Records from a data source
.....

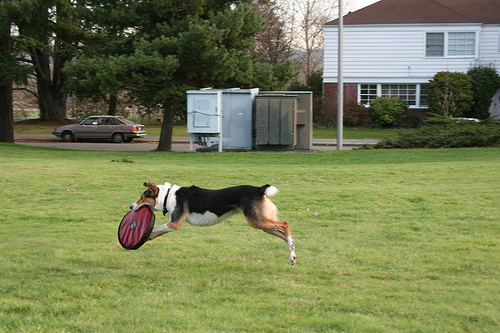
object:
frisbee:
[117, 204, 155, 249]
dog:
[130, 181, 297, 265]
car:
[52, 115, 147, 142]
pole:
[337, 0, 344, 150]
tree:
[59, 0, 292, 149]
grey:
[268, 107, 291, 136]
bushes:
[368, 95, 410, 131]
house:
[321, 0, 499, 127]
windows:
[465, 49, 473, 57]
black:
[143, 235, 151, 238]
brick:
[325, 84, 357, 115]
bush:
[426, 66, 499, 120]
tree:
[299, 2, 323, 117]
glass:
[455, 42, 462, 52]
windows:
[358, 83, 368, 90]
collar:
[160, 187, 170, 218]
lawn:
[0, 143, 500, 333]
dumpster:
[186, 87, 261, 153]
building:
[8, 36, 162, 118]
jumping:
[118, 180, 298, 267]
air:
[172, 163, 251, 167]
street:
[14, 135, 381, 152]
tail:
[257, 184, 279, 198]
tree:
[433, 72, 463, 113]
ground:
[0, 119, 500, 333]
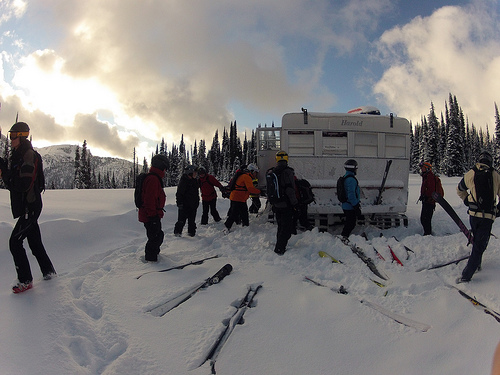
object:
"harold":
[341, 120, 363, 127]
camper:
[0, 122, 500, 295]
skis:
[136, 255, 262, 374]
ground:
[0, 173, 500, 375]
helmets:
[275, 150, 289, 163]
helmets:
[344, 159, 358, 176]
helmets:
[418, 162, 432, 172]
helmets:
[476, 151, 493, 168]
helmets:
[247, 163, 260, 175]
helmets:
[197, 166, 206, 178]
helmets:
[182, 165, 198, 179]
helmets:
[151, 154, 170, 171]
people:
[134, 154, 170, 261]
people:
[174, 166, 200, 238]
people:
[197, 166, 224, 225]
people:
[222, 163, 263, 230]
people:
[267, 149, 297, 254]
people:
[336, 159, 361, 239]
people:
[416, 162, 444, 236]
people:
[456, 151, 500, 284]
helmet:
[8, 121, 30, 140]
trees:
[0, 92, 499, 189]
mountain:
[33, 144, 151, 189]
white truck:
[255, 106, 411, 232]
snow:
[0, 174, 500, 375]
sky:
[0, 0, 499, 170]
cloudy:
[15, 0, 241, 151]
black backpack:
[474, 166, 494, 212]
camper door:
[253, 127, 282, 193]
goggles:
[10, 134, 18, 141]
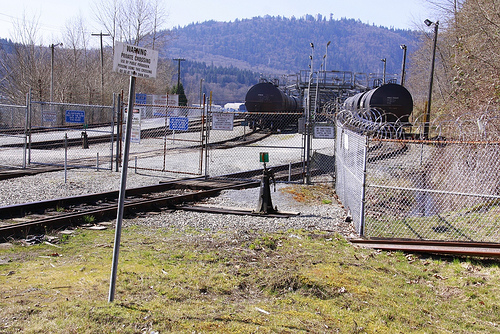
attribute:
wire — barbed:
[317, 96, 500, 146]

.....

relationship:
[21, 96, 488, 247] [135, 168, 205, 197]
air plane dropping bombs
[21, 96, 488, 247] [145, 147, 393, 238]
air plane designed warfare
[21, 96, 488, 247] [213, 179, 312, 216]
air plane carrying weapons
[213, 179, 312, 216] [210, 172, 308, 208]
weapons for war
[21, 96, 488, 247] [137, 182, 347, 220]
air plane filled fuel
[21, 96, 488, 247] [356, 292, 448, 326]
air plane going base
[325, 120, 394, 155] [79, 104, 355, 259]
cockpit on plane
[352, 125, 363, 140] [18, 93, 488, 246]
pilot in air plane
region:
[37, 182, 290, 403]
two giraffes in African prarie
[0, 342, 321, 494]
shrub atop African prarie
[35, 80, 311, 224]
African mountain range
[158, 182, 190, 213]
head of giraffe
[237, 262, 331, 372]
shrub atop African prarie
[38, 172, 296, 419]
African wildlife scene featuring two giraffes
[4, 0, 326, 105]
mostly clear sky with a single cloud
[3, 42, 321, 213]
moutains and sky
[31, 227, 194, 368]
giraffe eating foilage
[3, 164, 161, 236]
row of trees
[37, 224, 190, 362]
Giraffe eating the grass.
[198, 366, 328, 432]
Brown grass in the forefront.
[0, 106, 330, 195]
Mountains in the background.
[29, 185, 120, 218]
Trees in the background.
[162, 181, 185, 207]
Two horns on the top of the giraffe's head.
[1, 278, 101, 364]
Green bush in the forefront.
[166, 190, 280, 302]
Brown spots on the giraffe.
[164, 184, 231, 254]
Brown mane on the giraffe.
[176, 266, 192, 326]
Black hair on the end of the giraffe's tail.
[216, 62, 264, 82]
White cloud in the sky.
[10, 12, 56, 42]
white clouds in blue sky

.....

**Short problem:**
Render the lines between the one holding "[0, 106, 330, 195]" and the one holding "white clouds in blue sky", inclusive, as a numbered list, leaving out any blank lines.

**Answer to the problem:**
1. [0, 106, 330, 195]
2. Mountains in the background.
3. [29, 185, 120, 218]
4. Trees in the background.
5. [162, 181, 185, 207]
6. Two horns on the top of the giraffe's head.
7. [1, 278, 101, 364]
8. Green bush in the forefront.
9. [166, 190, 280, 302]
10. Brown spots on the giraffe.
11. [164, 184, 231, 254]
12. Brown mane on the giraffe.
13. [176, 266, 192, 326]
14. Black hair on the end of the giraffe's tail.
15. [216, 62, 264, 82]
16. White cloud in the sky.
17. [10, 12, 56, 42]
18. white clouds in blue sky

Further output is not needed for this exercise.